# Lord Archaon: how big was he?



## Emperor Sovereign (Nov 27, 2009)

when i see his model compared to other chaos knights (who are already about the size of regular space marines) i think 12-14ft sounds about right, cuz put him next to terminators or even uh, obliterators and you will see what i mean... what army was he for anyway? i think he looks coolest in red gold ie; Khorne's army (how do you say that?)


----------



## Vaz (Mar 19, 2008)

Emperor Sovereign said:


> when i see his model compared to other chaos knights (who are already about the size of regular space marines) i think 12-14ft sounds about right, cuz put him next to terminators or even uh, obliterators and you will see what i mean... what army was he for anyway? i think he looks coolest in red gold ie; Khorne's army (how do you say that?)


Games Workshop Model Scales are FUBAR'd pretty heavily. A Marine is apparently 8'6 foot tall, but by that scale, Terminators are 10'5 ish, Rhino's hold about 6 men, and Guardsmen are 7'+ with body masses greater than a Welsh Rugby League Scrum Half.

However, he is a Chaos Lord - typically fluff says that they tower over normal humans, so I'd place him at 7 foot, taller in armour and with the Crown of Dominion. Dorghar is a Daemon Steed, but Chaos Steeds are typically 20 hands (about 6'5 IIRC) at the shoulder, so expect bigger.


----------



## maddermax (May 12, 2008)

you mean this guy?

Just remember that scale is very... flexible in warhammer. Things are always somewhat out of proportion, some thins are bigger to show off a special model, otherthings are smaller, if only because it'd be difficult making the model big enough.

40k to fantasy comparisons are definitely out though, remember, a space marine, who is meant to be 7-8ft tall is not much bigger than some of the empire guys, who (as it's a middle ages-like time) should be about 5 1/2 ft tall or so. 

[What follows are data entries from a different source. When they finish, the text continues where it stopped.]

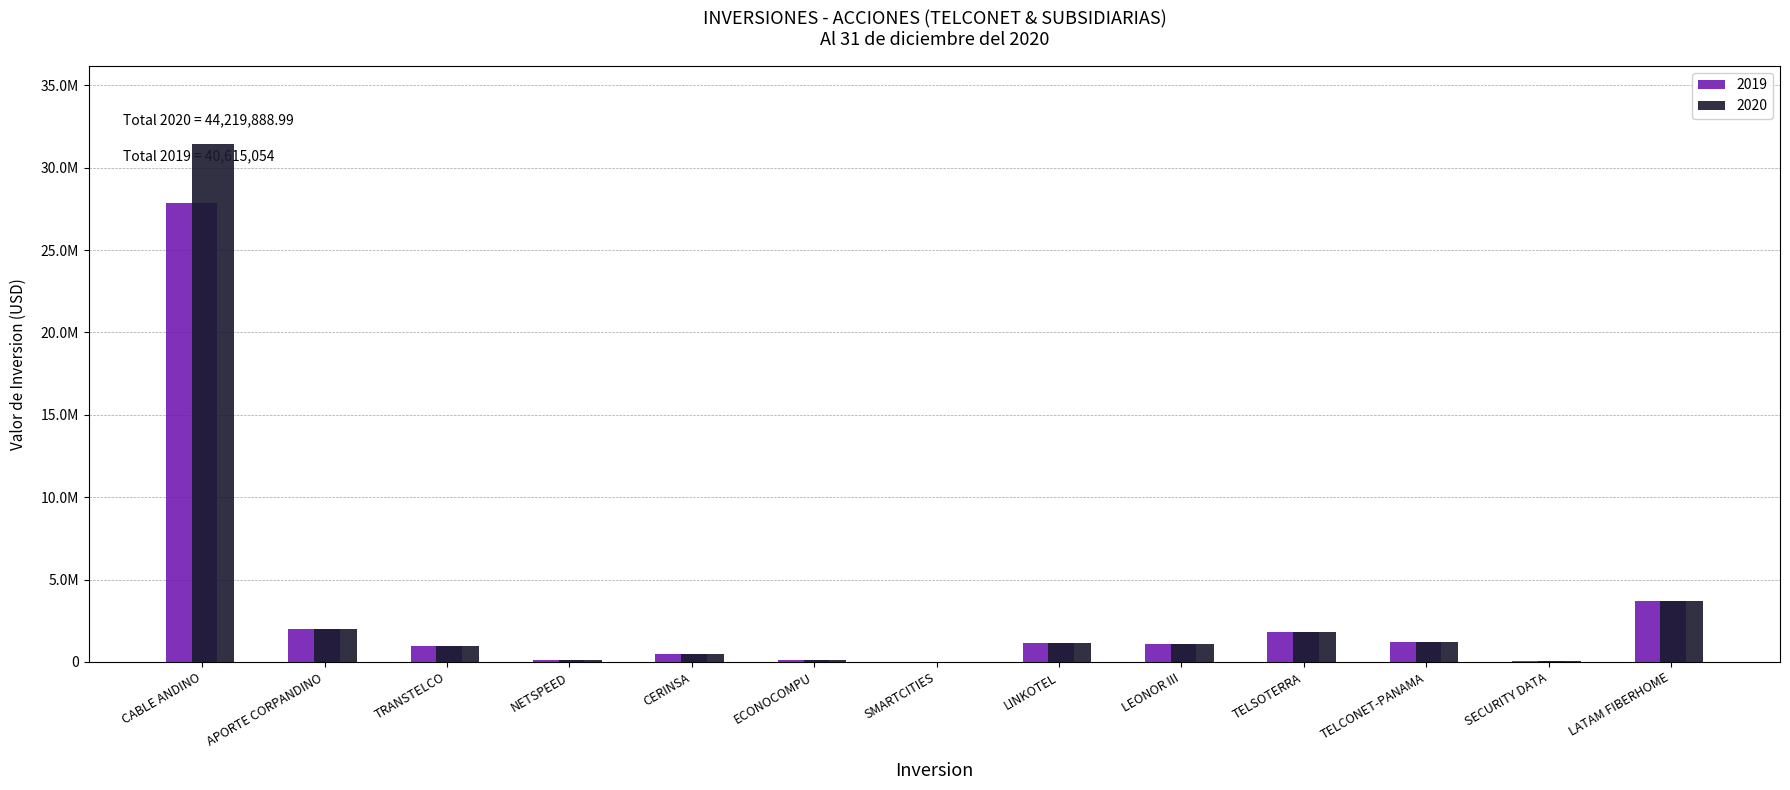

What are all the series names shown in the legend?

2019, 2020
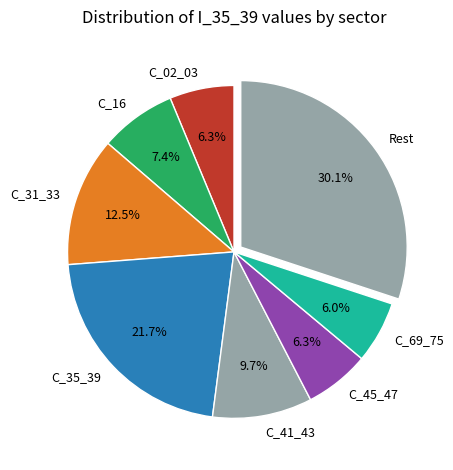

What is the largest slice in the pie chart?

Rest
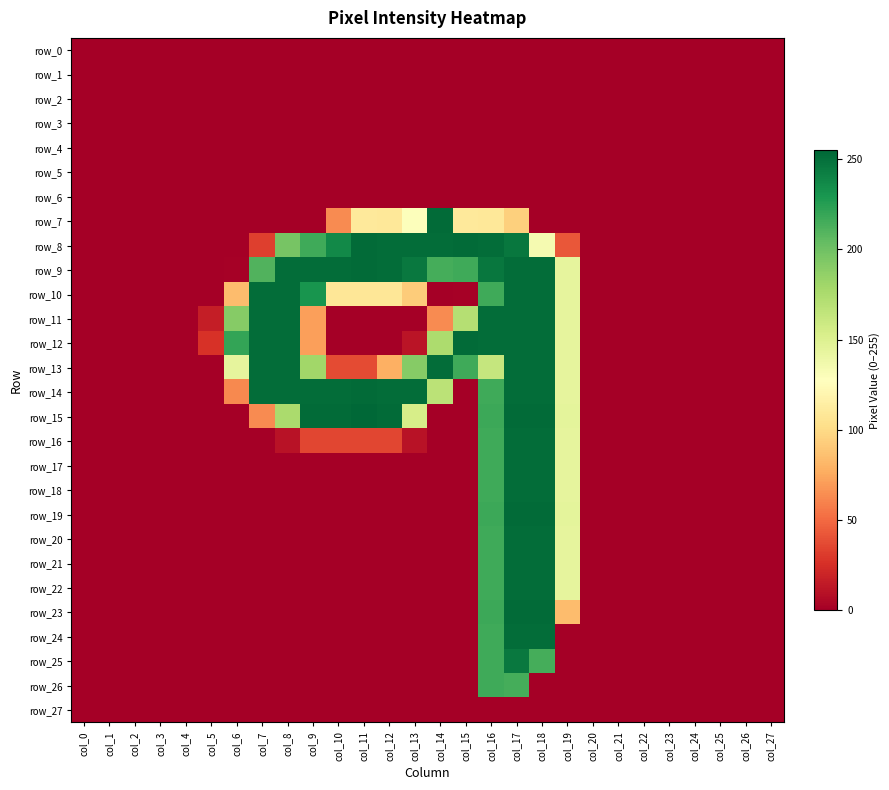

At how many categories does at least one series exceed 15?

15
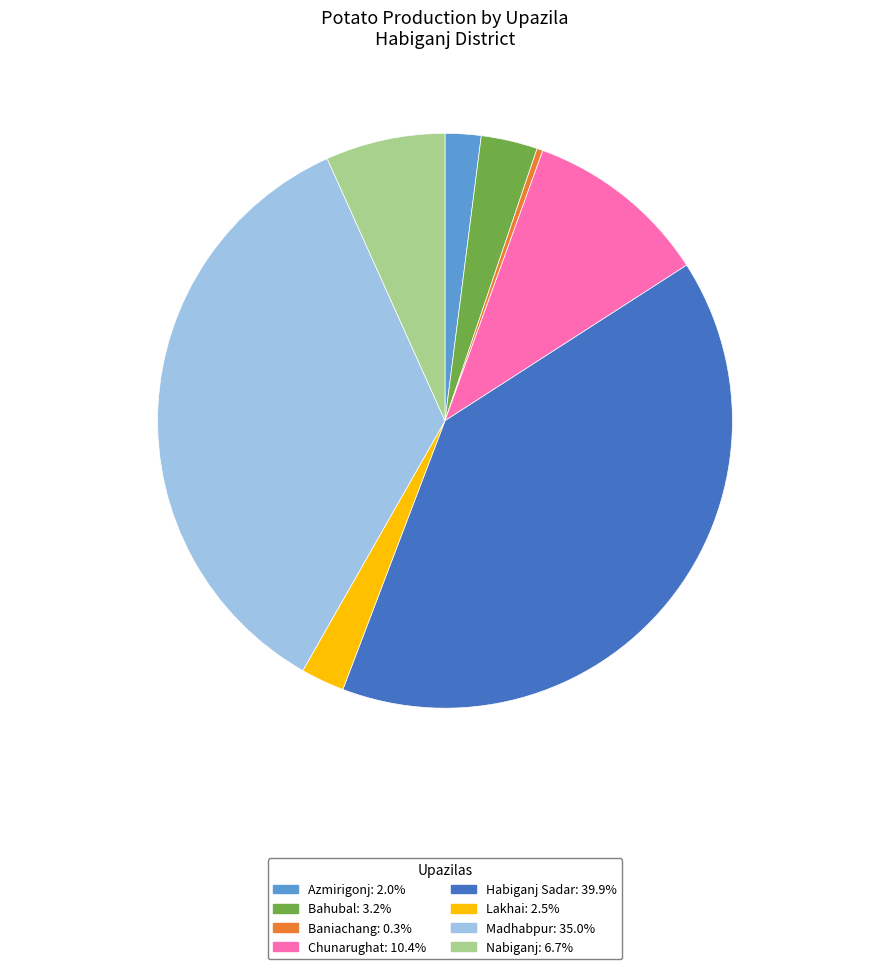

Which category has the biggest portion of the pie?

Habiganj Sadar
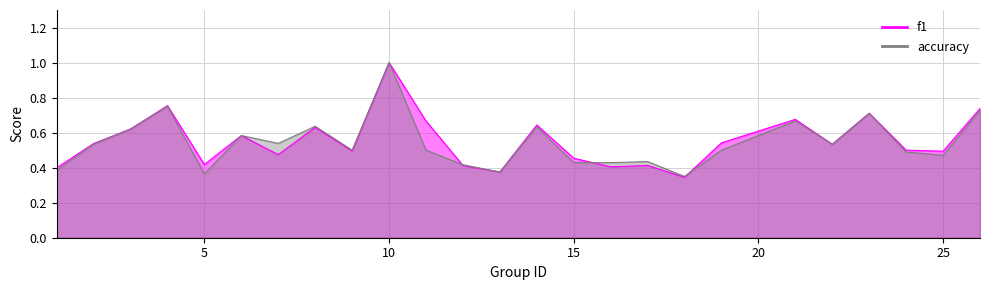

How many data points does each series have?

25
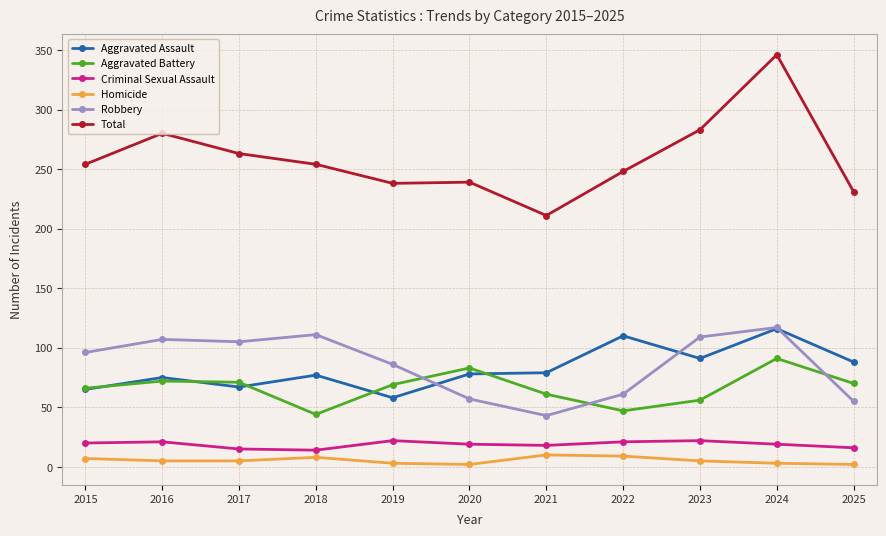

Where is the first local maximum for Total?

2016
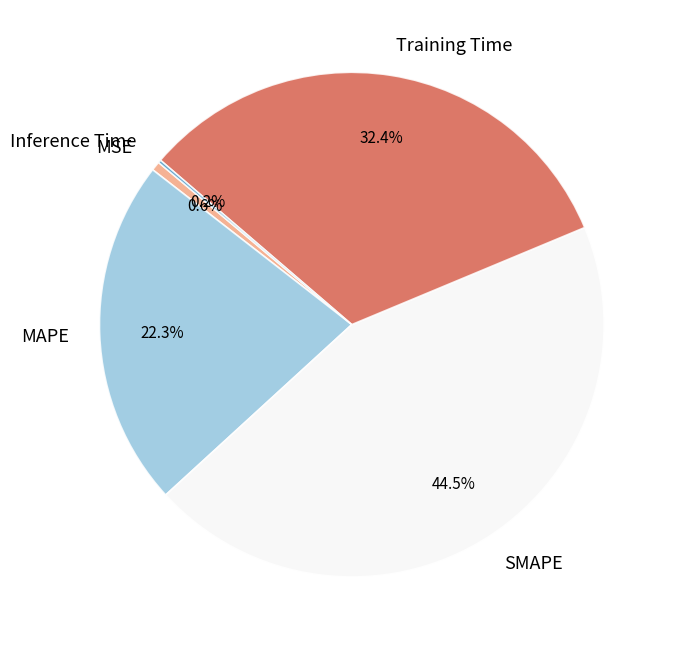

What is the total percentage of Training Time and SMAPE?

76.9%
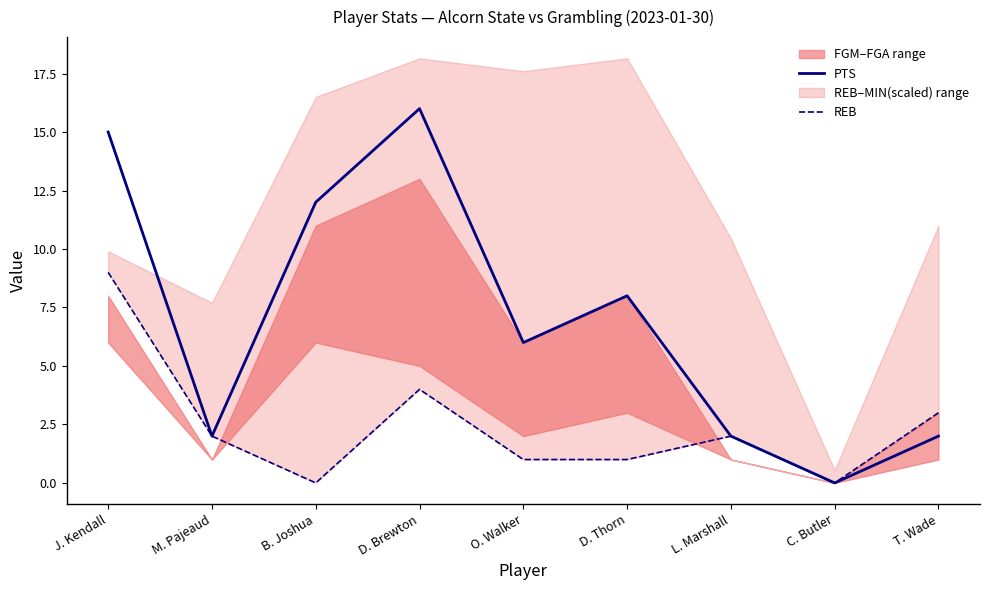

Which category has the lowest value in the PTS series?

C. Butler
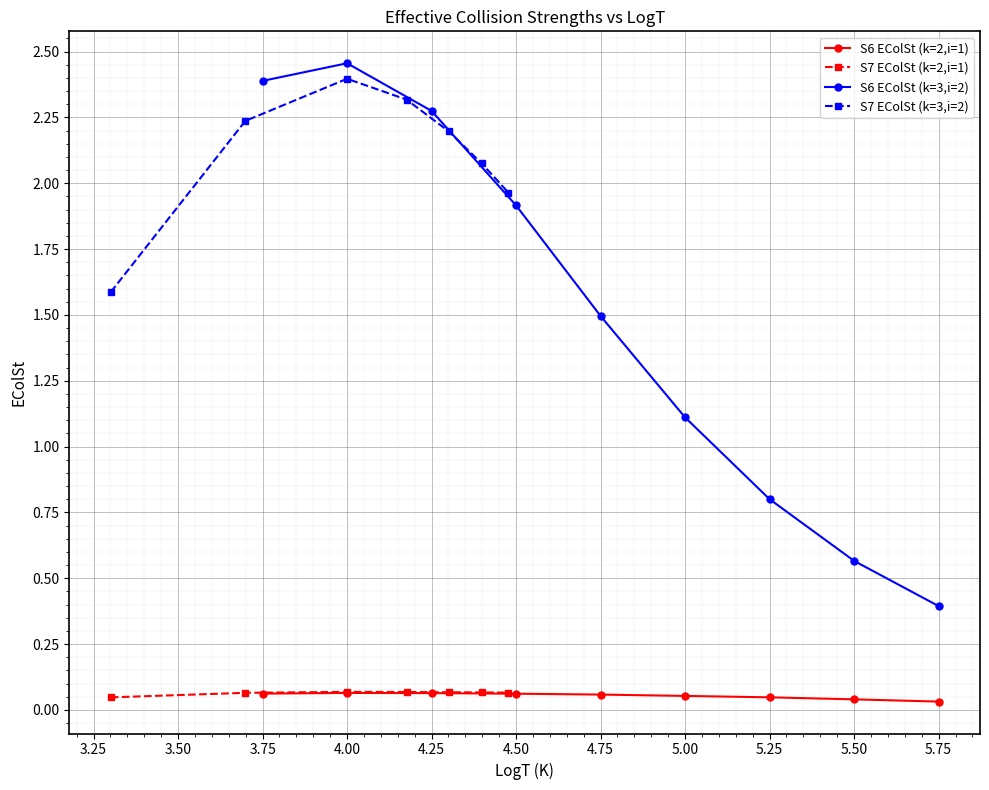

Where is the data nearest to the value 1?

5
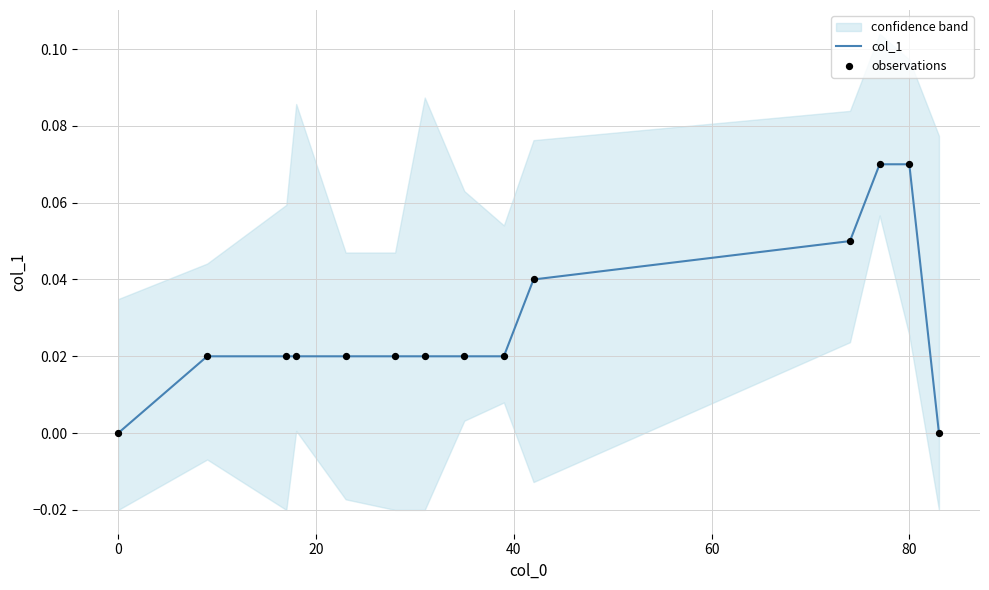

Which series contains the lowest Y value?

col_1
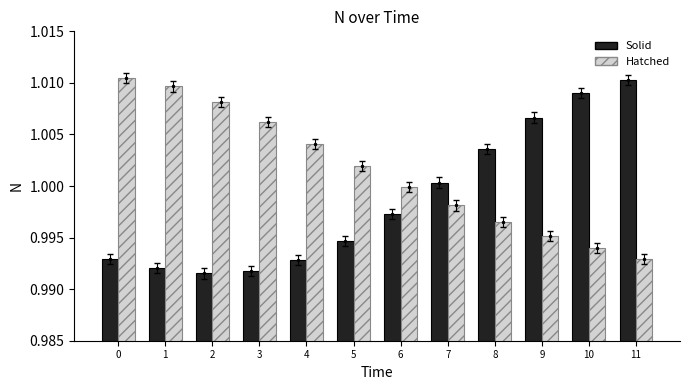

What is the sum of the Hatched values at 6 and 0?

2.0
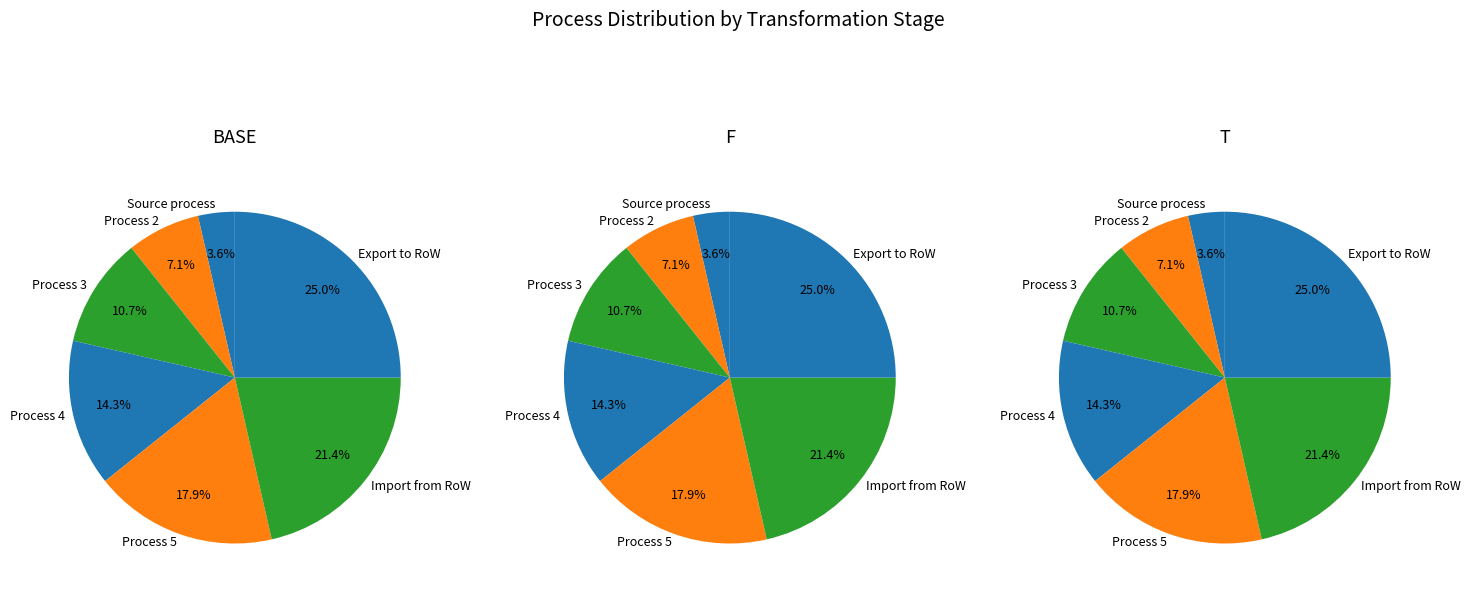

What is the smallest slice in the pie chart?

Source process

Despite all that, he's still a big boy though, he'd be a bit of a giant, even among chaos warriors, but an exact hight, you couldn't say...


----------



## Ancient Tiel' a fier (May 5, 2008)

A bit element of Archaons presence and stature is the power he exudes, not just his height. The flexible scaling is often to capture this feel rather than literally capture his size. 
As the others have suggested i would have considered him 7' ish, much larger than normal men in height and build. Imagine the image of him wading through southern men (empire) in the last storm of chaos swatting them aside, then Grimgor (probably 8') strikes up his challenge. It must have been like children watching a boxing match.


----------



## Emperor Sovereign (Nov 27, 2009)

well i am not convinced but we all get our opinions so that is what is cool about being fair, civilized and human. i still LIKE to believe he is about 8-10 ft


----------



## Khorothis (May 12, 2009)

About the relationship between GW and meaningful proportions: Guardsmen are just as tall as my CSM. 

Otherwise I agree with Vaz. Basically 7'+armour which might make him 7.5', 8' tall, plus übersteed... lets just say his very big. Not to mention the reality-distorting side effects of the warp swirling around him that can easily make him twice as big as he already is. Which is an overkill. :grin:


----------